DOCUMENT SECTION –

The important thing here is to believe you have the ability, the right, the permission to change your mind (how you perceive) to suit your needs. That you don’t live in a hard and fast reality frightens most people, so much that they’re willing to give up their personal freedom and identity in order to have a concrete view of what “should” be.

Don’t be one of those people. It’s sad.

2. Know what you want

ChessThis is probably the hardest thing, we people LOVE wanting things when they’re fuzzy and ill defined. We want wealth, love, admiration, happiness, respect – all things we can have, but by not defining EXACTLY what we mean by these words we trap ourselves into a hamster wheel of desire without action – this is a ghost.

Now that you own you mind, own what “reality” is, it’s your responsibility to not only say what you want, but to define it in a way that you’ll know when you’ve got it. This is its own skill, and you need to develop it – but don’t let that be an excuse to delay. If you worry about not being loved – get a sheet of paper out and define it – in great detail. You’ll find there’s parts that you control, and parts you do not. Get to work on the parts you control, and consciously resolve not to think or worry about that parts you don’t.

Ambiguity is the thing that drives us nuts, and as usual for us nutty humans, we tend to romanticize ambiguity.  Don’t do it. If you’re stressing over something (that isn’t a physiological or safety need), I guarantee there’s ambiguity, there’s some part you haven’t defined, there’s a part you control and a part you don’t – experiment with this, you’ll see it’s true.

If you feel you don’t know what you want out of life – that’s on you. Don’t wait for lightening bolts or somebody else to tell you – do it for yourself. You might be get it wrong – who cares? You can choose to do something else. In my experience, I’ve known what I want many times, it changes, and that’s awesome. Don’t fear your power – if you feel like you need to fear something, fear other people having power over you!

3. Parent Yourself

02_OnTheShortnessOfLifeOkay, you believe you can choose what you want your life to be, and you’ve decided what you want – now what? If you’ve got a bunch of great people around you willing to support you, that’s awesome, accept all the positive help you can get – it’s a gift. Even if you’re lucky enough to have that, you still need to provide the mothering and fathering energy your parents (if you were lucky) once did.

As a grown-ass adult, it’s your job to provide all of your necessary emotional  superstructure – you can get extra from others, and that’s great – but when it comes to creating the life you want you must have reserves of strength to draw upon that are internal.

Think about what great parents do – they provide guidance, they tell you what kind of people you should hang out with (and what knuckleheads to avoid), they provide emotional support when you’re down, they provide discipline when you’re off the rails. (If you’re like me you probably rejected most of this solid input, but it’s lodged in there somewhere.) Now it’s your job to provide all of this, you are your own counselor, mentor and coach.

If you have no models for this, and sadly many people had parents who ranged from bad to poor to simply over-matched by the challenges of parenthood – find models for yourself. Maybe you need to see a mental health professional, maybe you need to take a class, maybe you just need to do research on the web – my point is simply that if you didn’t get it naturally it’s still available to you.

Wrap-up

I may have bitten off more than I could deliver on in this post (shocker), this is both a very simple and amazingly complex idea. If nothing else, I hope I’ve provided some good food for thought, I sincerely believe that everyone who’s willing to be win/win and add value to the universe deserves the gifts this amazing universe has to offer. Often we’re the architects of our own dissatisfaction, which in a way is great, because if we can architect a bummer life we can create create an excellent one.

INSTRUCTIONS –
[A] Do the following statements agree with the self-help post? Answer yes or no for each, and quote the words of the post that decide it. (i) Great parents provide discipline when you are off the rails. (ii) You should wait for someone else to tell you what you want out of life. (iii) People tend to romanticize ambiguity.
[B] List every thing the self-help post names in the sentence beginning "We want".
[C] Update the self-help post from "The important thing" up to and including "is a ghost.", replacing "personal freedom" with "individual freedom".

DATA FOR ANALYSIS –
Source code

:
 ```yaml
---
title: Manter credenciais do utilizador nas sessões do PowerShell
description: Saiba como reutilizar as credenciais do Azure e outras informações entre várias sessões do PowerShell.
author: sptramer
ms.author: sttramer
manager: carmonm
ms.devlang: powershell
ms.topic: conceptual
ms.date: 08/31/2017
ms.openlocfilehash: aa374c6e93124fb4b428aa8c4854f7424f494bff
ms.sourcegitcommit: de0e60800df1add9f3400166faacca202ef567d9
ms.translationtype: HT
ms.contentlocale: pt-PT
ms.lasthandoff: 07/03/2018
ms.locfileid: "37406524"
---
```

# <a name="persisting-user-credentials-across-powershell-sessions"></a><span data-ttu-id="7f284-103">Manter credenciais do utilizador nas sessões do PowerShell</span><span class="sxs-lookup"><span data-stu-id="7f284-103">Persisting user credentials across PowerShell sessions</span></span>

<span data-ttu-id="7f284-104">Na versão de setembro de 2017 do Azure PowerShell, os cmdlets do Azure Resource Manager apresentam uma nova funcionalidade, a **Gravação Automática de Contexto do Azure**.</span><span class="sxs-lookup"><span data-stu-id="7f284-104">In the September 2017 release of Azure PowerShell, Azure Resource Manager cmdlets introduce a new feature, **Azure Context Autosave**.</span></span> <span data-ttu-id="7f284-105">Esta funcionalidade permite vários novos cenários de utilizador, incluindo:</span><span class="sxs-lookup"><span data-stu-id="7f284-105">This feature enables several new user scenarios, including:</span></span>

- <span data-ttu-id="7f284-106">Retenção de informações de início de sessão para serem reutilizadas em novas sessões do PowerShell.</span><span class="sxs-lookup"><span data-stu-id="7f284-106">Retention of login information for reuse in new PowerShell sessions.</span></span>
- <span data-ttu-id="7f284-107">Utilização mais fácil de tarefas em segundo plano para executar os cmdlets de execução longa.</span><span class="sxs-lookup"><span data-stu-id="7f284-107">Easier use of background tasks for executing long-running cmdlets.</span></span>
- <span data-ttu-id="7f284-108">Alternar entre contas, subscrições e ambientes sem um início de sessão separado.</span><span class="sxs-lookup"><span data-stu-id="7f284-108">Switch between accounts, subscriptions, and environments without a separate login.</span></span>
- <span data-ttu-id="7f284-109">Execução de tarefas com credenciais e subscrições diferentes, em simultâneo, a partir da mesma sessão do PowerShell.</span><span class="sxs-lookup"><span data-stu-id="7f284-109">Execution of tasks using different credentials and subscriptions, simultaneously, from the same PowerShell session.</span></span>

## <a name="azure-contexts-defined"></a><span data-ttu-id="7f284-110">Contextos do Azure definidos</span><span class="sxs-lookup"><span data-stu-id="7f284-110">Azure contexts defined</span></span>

ANSWER SECTION –
[A]
(i) Yes: "they provide discipline when you’re off the rails"
(ii) No: "Don’t wait for lightening bolts or somebody else to tell you – do it for yourself."
(iii) Yes: "we tend to romanticize ambiguity"

[B] wealth, love, admiration, happiness, respect

[C]
The important thing here is to believe you have the ability, the right, the permission to change your mind (how you perceive) to suit your needs. That you don’t live in a hard and fast reality frightens most people, so much that they’re willing to give up their individual freedom and identity in order to have a concrete view of what “should” be.

Don’t be one of those people. It’s sad.

2. Know what you want

ChessThis is probably the hardest thing, we people LOVE wanting things when they’re fuzzy and ill defined. We want wealth, love, admiration, happiness, respect – all things we can have, but by not defining EXACTLY what we mean by these words we trap ourselves into a hamster wheel of desire without action – this is a ghost.